Task brief: Copy out the text of all the rows below line for line, without changing anything, and leave the pictures out of your answer.

Task input:
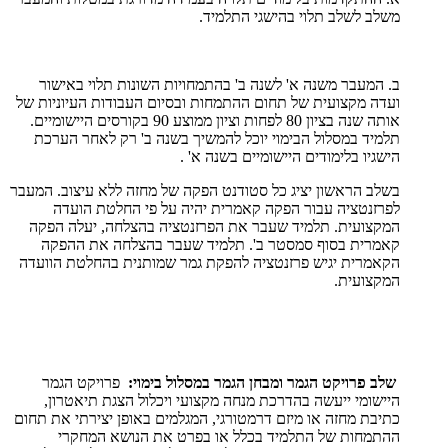
משלב לשלב תלוי בהישגי התלמיד.
ב. המעבר משנה א' לשנה ב' בהתמחויות השונות תלוי באישור
ועדה מקצועית של תחום ההתמחות ובסיום העבודות העיוניות של
אותה שנה בציון 80 לפחות וציון ממוצע 90 בקורסים היישומיים.
תלמיד במסלול הבימוי יוכל להמשיך בשנה ב' רק לאחר הערכת
הישגיו בלימודים היישומיים בשנה א' .
בשלב הראשון יציג כל סטודנט הפקה של מחזה ללא עיצוב. המעבר
לפרזנטציה עבור הפקה קאמרית יהיה על פי החלטת הועדה
המקצועית. תלמיד שעבר את הפרזנטציה בהצלחה, יעלה הפקה
קאמרית בסוף סמסטר ב'. תלמיד שעבר בהצלחה את ההפקה
הקאמרית יגיש פרזנטציה להפקת גמר שמותנית בהחלטת הוועדה
המקצועית.
שלב פרויקט הגמר ומבחן הגמר במסלול בימוי:
פרויקט הגמר
היישומי ייעשה בהדרכת מנחה מקצועי ויכלול הצגת תיאטרון,
כתיבת מחזה או מיזם דרמטורגי, המגלמים באופן יצירתי את תחום
ההתמחות של התלמיד בכלל או בפרט את הנושא המחקרי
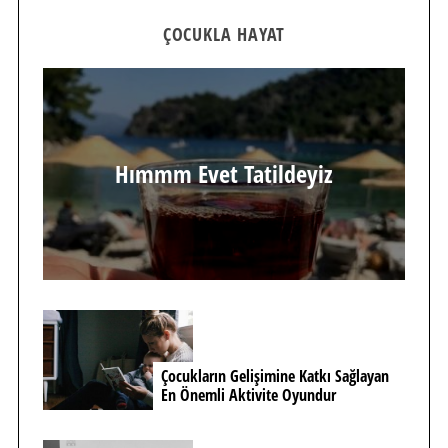
ÇOCUKLA HAYAT
Hımmm Evet Tatildeyiz
Çocukların Gelişimine Katkı Sağlayan
En Önemli Aktivite Oyundur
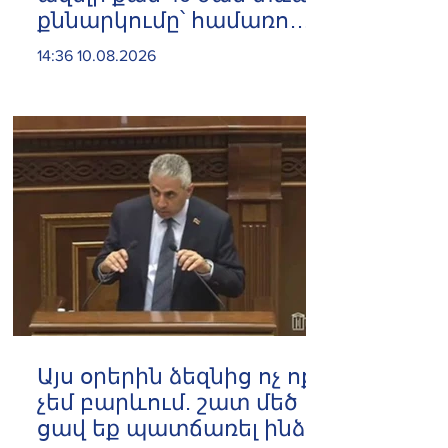
քննարկումը՝ համառոտ.
Արփինե Հովհաննիսյան
14:36 10.08.2026
Այս օրերին ձեզնից ոչ ոքի
չեմ բարևում. շատ մեծ
ցավ եք պատճառել ինձ.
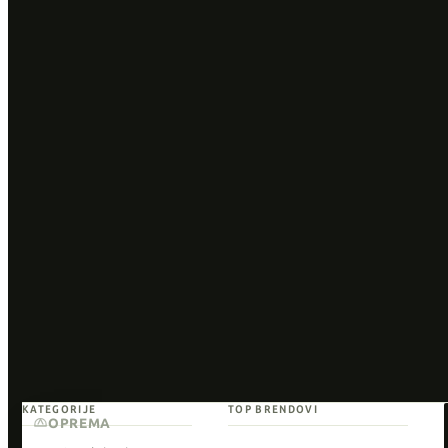
KATEGORIJE
TOP BRENDOVI
OPREMA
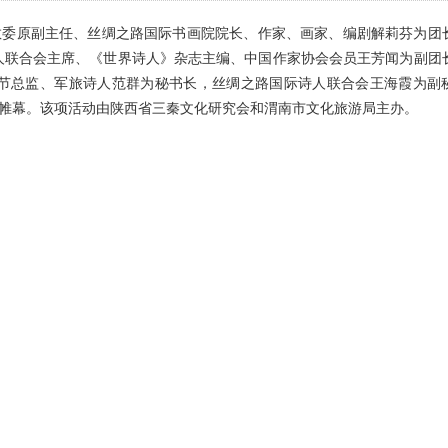
教委原副主任、丝绸之路国际书画院院长、作家、画家、编剧解莉芬为团
人联合会主席、《世界诗人》杂志主编、中国作家协会会员王芳闻为副团
节总监、军旅诗人范群为秘书长，丝绸之路国际诗人联合会王海霞为副
开帷幕。该项活动由陕西省三秦文化研究会和渭南市文化旅游局主办。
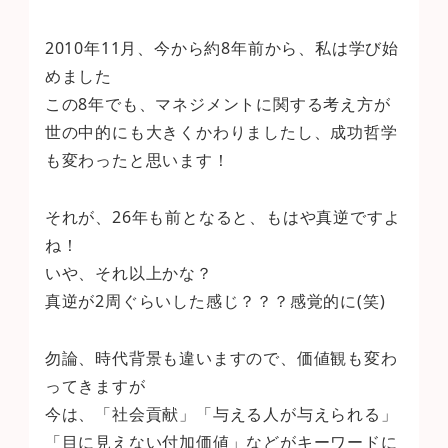
2010年11月、今から約8年前から、私は学び始
めました
この8年でも、マネジメントに関する考え方が
世の中的にも大きくかわりましたし、成功哲学
も変わったと思います！
それが、26年も前となると、もはや真逆ですよ
ね！
いや、それ以上かな？
真逆が2周ぐらいした感じ？？？感覚的に(笑)
勿論、時代背景も違いますので、価値観も変わ
ってきますが
今は、「社会貢献」「与える人が与えられる」
「目に見えない付加価値」などがキーワードに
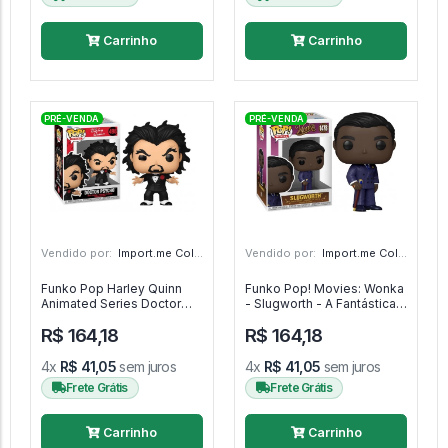
Carrinho
Carrinho
PRÉ-VENDA
PRÉ-VENDA
Vendido por:
Import.me Colecionáveis - SP
Vendido por:
Import.me Colecionáveis - SP
Funko Pop Harley Quinn
Funko Pop! Movies: Wonka
Animated Series Doctor
- Slugworth - A Fantástica
Psycho - DC #498
Fábrica De Chocolate
R$ 164,18
R$ 164,18
#1478
4x
R$ 41,05
sem juros
4x
R$ 41,05
sem juros
Frete Grátis
Frete Grátis
Carrinho
Carrinho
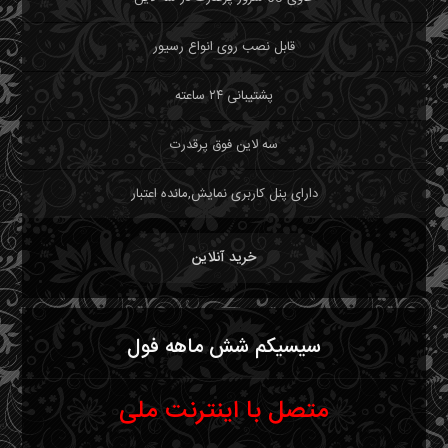
قابل نصب روی انواع رسیور
پشتیبانی ۲۴ ساعته
سه لاین فوق پرقدرت
دارای پنل کاربری نمایش,مانده اعتبار
خرید آنلاین
سیسیکم شش ماهه فول
متصل با اینترنت ملی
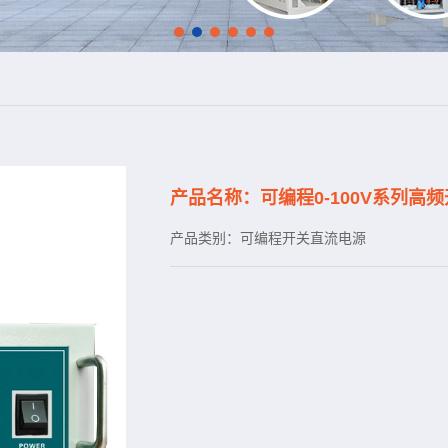
产品名称：可编程0-100V系列高
产品类别：可编程开关直流电源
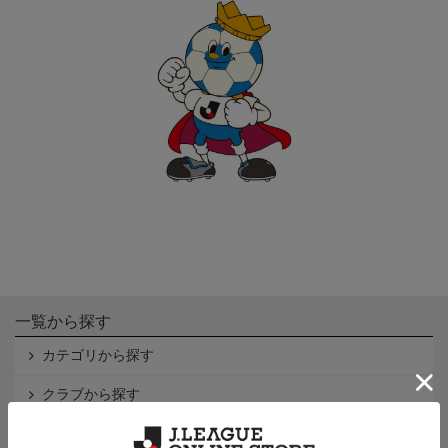
一覧から探す
カテゴリから探す
クラブから探す
Ｊ1
Ｊ2
Ｊ3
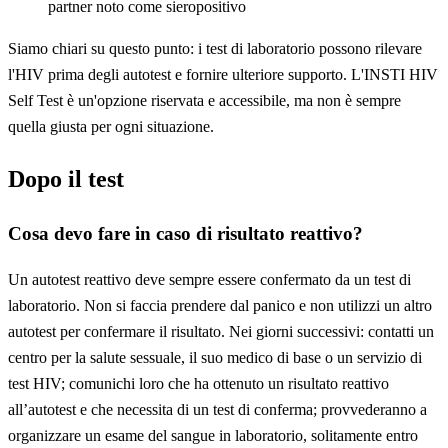
partner noto come sieropositivo
Siamo chiari su questo punto: i test di laboratorio possono rilevare
l'HIV prima degli autotest e fornire ulteriore supporto. L'INSTI HIV
Self Test è un'opzione riservata e accessibile, ma non è sempre
quella giusta per ogni situazione.
Dopo il test
Cosa devo fare in caso di risultato reattivo?
Un autotest reattivo deve sempre essere confermato da un test di
laboratorio. Non si faccia prendere dal panico e non utilizzi un altro
autotest per confermare il risultato. Nei giorni successivi: contatti un
centro per la salute sessuale, il suo medico di base o un servizio di
test HIV; comunichi loro che ha ottenuto un risultato reattivo
all’autotest e che necessita di un test di conferma; provvederanno a
organizzare un esame del sangue in laboratorio, solitamente entro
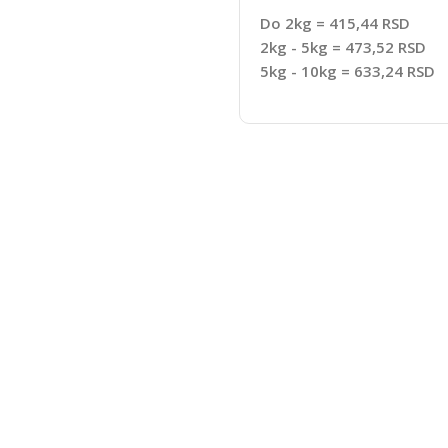
Do 2kg = 415,44 RSD
2kg - 5kg = 473,52 RSD
5kg - 10kg = 633,24 RSD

Solution to the problem:
משלב לשלב תלוי בהישגי התלמיד.
ב. המעבר משנה א' לשנה ב' בהתמחויות השונות תלוי באישור
ועדה מקצועית של תחום ההתמחות ובסיום העבודות העיוניות של
אותה שנה בציון 80 לפחות וציון ממוצע 90 בקורסים היישומיים.
תלמיד במסלול הבימוי יוכל להמשיך בשנה ב' רק לאחר הערכת
הישגיו בלימודים היישומיים בשנה א' .
בשלב הראשון יציג כל סטודנט הפקה של מחזה ללא עיצוב. המעבר
לפרזנטציה עבור הפקה קאמרית יהיה על פי החלטת הועדה
המקצועית. תלמיד שעבר את הפרזנטציה בהצלחה, יעלה הפקה
קאמרית בסוף סמסטר ב'. תלמיד שעבר בהצלחה את ההפקה
הקאמרית יגיש פרזנטציה להפקת גמר שמותנית בהחלטת הוועדה
המקצועית.
שלב פרויקט הגמר ומבחן הגמר במסלול בימוי:
פרויקט הגמר
היישומי ייעשה בהדרכת מנחה מקצועי ויכלול הצגת תיאטרון,
כתיבת מחזה או מיזם דרמטורגי, המגלמים באופן יצירתי את תחום
ההתמחות של התלמיד בכלל או בפרט את הנושא המחקרי
ÇOCUKLA HAYAT
Hımmm Evet Tatildeyiz
Çocukların Gelişimine Katkı Sağlayan
En Önemli Aktivite Oyundur
քննարկումը՝ համառոտ.
Արփինե Հովհաննիսյան
14:36 10.08.2026
Այս օրերին ձեզնից ոչ ոքի
չեմ բարևում. շատ մեծ
ցավ եք պատճառել ինձ.
KATEGORIJE
TOP BRENDOVI
OPREMA
教委原副主任、丝绸之路国际书画院院长、作家、画家、编剧解莉芬为团
人联合会主席、《世界诗人》杂志主编、中国作家协会会员王芳闻为副团
节总监、军旅诗人范群为秘书长，丝绸之路国际诗人联合会王海霞为副
开帷幕。该项活动由陕西省三秦文化研究会和渭南市文化旅游局主办。
2010年11月、今から約8年前から、私は学び始
めました
この8年でも、マネジメントに関する考え方が
世の中的にも大きくかわりましたし、成功哲学
も変わったと思います！
それが、26年も前となると、もはや真逆ですよ
ね！
いや、それ以上かな？
真逆が2周ぐらいした感じ？？？感覚的に(笑)
勿論、時代背景も違いますので、価値観も変わ
ってきますが
今は、「社会貢献」「与える人が与えられる」
「目に見えない付加価値」などがキーワードに
Carrinho
Carrinho
PRÉ-VENDA
PRÉ-VENDA
Vendido por:
Import.me Colecionáveis - SP
Vendido por:
Import.me Colecionáveis - SP
Funko Pop Harley Quinn
Funko Pop! Movies: Wonka
Animated Series Doctor
- Slugworth - A Fantástica
Psycho - DC #498
Fábrica De Chocolate
R$ 164,18
R$ 164,18
#1478
4x
R$ 41,05
sem juros
4x
R$ 41,05
sem juros
Frete Grátis
Frete Grátis
Carrinho
Carrinho
قابل نصب روی انواع رسیور
پشتیبانی ۲۴ ساعته
سه لاین فوق پرقدرت
دارای پنل کاربری نمایش,مانده اعتبار
خرید آنلاین
سیسیکم شش ماهه فول
متصل با اینترنت ملی
产品名称：可编程0-100V系列高
产品类别：可编程开关直流电源
一覧から探す
カテゴリから探す
クラブから探す
Ｊ1
Ｊ2
Ｊ3
partner noto come sieropositivo
Siamo chiari su questo punto: i test di laboratorio possono rilevare
l'HIV prima degli autotest e fornire ulteriore supporto. L'INSTI HIV
Self Test è un'opzione riservata e accessibile, ma non è sempre
quella giusta per ogni situazione.
Dopo il test
Cosa devo fare in caso di risultato reattivo?
Un autotest reattivo deve sempre essere confermato da un test di
laboratorio. Non si faccia prendere dal panico e non utilizzi un altro
autotest per confermare il risultato. Nei giorni successivi: contatti un
centro per la salute sessuale, il suo medico di base o un servizio di
test HIV; comunichi loro che ha ottenuto un risultato reattivo
all’autotest e che necessita di un test di conferma; provvederanno a
organizzare un esame del sangue in laboratorio, solitamente entro
Do 2kg = 415,44 RSD
2kg - 5kg = 473,52 RSD
5kg - 10kg = 633,24 RSD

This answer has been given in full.